Henri Peña-Ruiz : « Lettre ouverte à mon ami Régis Debray »
Par Henri Peña-Ruiz
Dans sa nouvelle chronique, le philosophe Henri Peña-Ruiz répond au Tract de Régis Debray "France laïque. Sur quelques questions d'actualité". Un texte dans lequel ce dernier interroge le rapport de la France à la laïcité, "à l’occasion de récentes et écœurantes atrocités".
« Amicus Plato, sed magis amica veritas »
« Je suis ami de Platon, mais plus encore de la vérité »
Cher Régis,
La lecture de ton "tract" intitulé "France Laïque" (Gallimard) me laisse perplexe et triste. Permets-moi d'abord un commentaire sur le titre. France laïque? Soit. Mais la laïcité n'est-elle que française ? Je ne peux imaginer que tu l'assignes ainsi à résidence. D'ailleurs la France n'est pas laïque à cent pour cent. Le concordat d'Alsace-Moselle met à la charge de tous les contribuables du pays les salaires des prêtres, des rabbins et des pasteurs des trois départements restés concordataires. C'est anachronique et cela déroge à l'indivisibilité de la République. Quant à la loi Debré de 1959, elle détourne des milliards vers des écoles privées pour l'essentiel catholiques.

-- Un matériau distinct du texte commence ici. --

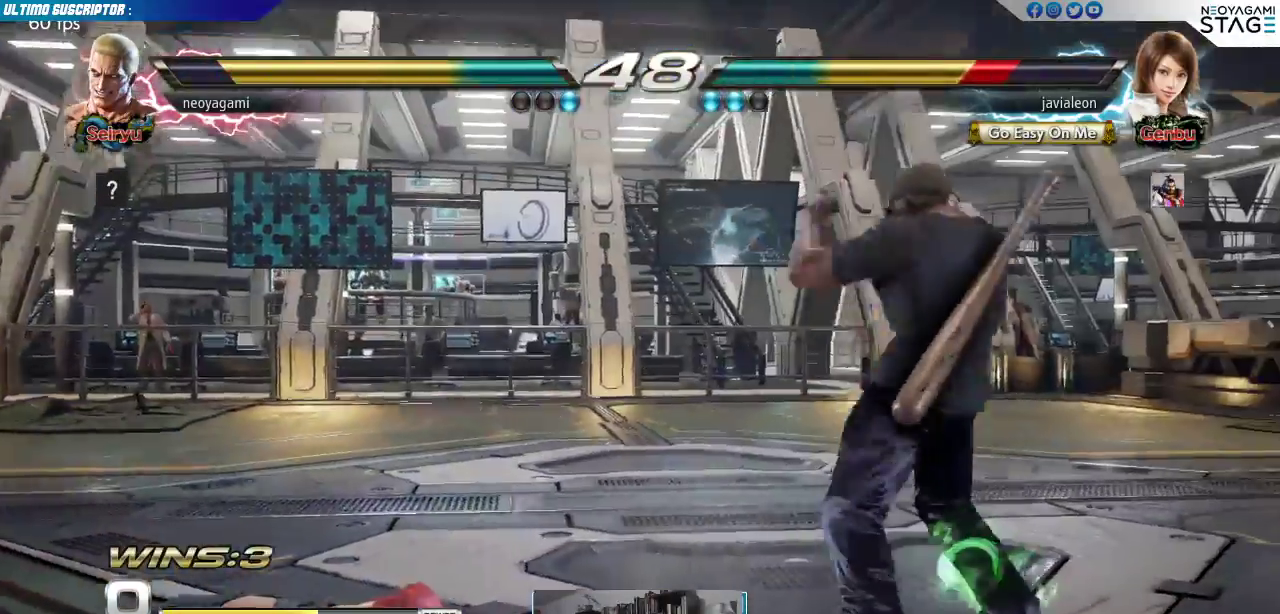
{"dt_ms": 1000, "buttons": [], "left_stick": "center"}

Cela ne te dérange pas ? Moi si. Surtout quand les services publics, d'intérêt général, sont en déshérence faute de moyens. Ces deux exemples montrent que l'Eglise, en principe dévolue au spirituel, ne renonce pas aux privilèges temporels. L'argent public a une origine universelle : l'impôt commun. Sa seule destination légitime doit donc être également universelle. Vouloir supprimer les privilèges, comme ce fut fait le 4 août 1789, dont entre autres l'impôt ecclésiastique (la dîme), ce n'est pas de l'athéisme militant, mais un simple voeu d'égalité républicaine.